Aura.Router icon indicating copy to clipboard operation
Aura.Router copied to clipboard

Convert routes to a node tree to improve route matching perfomance

Open marcelthole opened this issue 7 months ago • 13 comments

Hey, we added this router in one of our projects and noticed a perfomance problem with this change.

With this PR i introduced a TreeNode array for the Map that will put all possible routes per route segment. This will reduce the amount of Routes that have to be checked to the routes that match at least in the segment names. The specific matching with HTTP Verb, and validating the dynamic properties in the URL will be applied as before for the matched routes.
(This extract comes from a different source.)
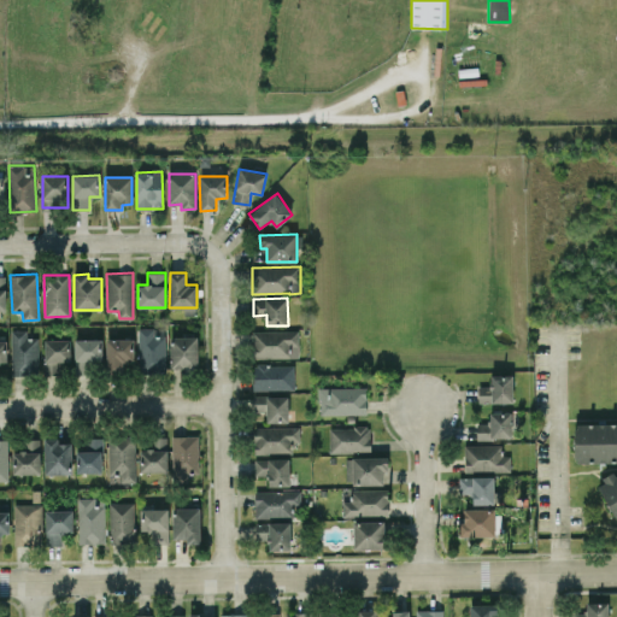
[(154,328),(139,328),(140,371),(166,371),(165,335),(154,335),(154,328)]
I also created this phpbench File to compare the Results:

MatchBench.php

<?php

namespace Aura\Router\Benchmark;

use Aura\Router\RouterContainer;
use GuzzleHttp\Psr7\ServerRequest;
use Psr\Http\Message\ServerRequestInterface;

/**
 * @BeforeMethods("setUp")
 */
class MatchBench
{
    /** @var RouterContainer $container */
    private $container;

    public function setUp()
    {
        $this->container = new RouterContainer();
        $map = $this->container->getMap();

        foreach ($this->routesProvider() as $key => $route) {
            $map->get($key, $route, static function () use ($key) { return $key; });
        }
    }

    /**
     * @Iterations(3)
     */
    public function benchMatch()
    {
        $matcher = $this->container->getMatcher();
        foreach ($this->routesProvider() as $route) {
            $result = $matcher->match($this->stringToRequest($route));
            if ($result === false) {
                throw new \RuntimeException(sprintf('Expected route "%s" to be an match', $route));
            }
        }
    }

    private function routesProvider()
    {
        $segments = ['one', 'two', 'three', 'four', 'five', 'six'];
        $routesPerSegment = 100;

        $routeSegment = '';
        foreach ($segments as $index => $segment) {
            $routeSegment .= '/' . $segment;
            for ($i = 1; $i <= $routesPerSegment; $i++) {
                yield $index . '-' . $i => $routeSegment . $i;
            }
        }
    }

    /**
     * @param string $url
     * @return ServerRequestInterface
     */
    private function stringToRequest($url)
    {
        return new ServerRequest('GET', $url, [], null, '1.1', []);
    }
}

Result:

/var/www # vendor/bin/phpbench run tests/Benchmark/ --ref=current
PHPBench (1.4.1) running benchmarks... #standwithukraine
with configuration file: /var/www/phpbench.json
with PHP version 8.4.1, xdebug ✔, opcache ❌
comparing [actual vs. current]

\Aura\Router\Benchmark\MatchBench

    benchMatch..............................I2 - [Mo828.080ms vs. Mo1.734s] -52.25% (±0.95%)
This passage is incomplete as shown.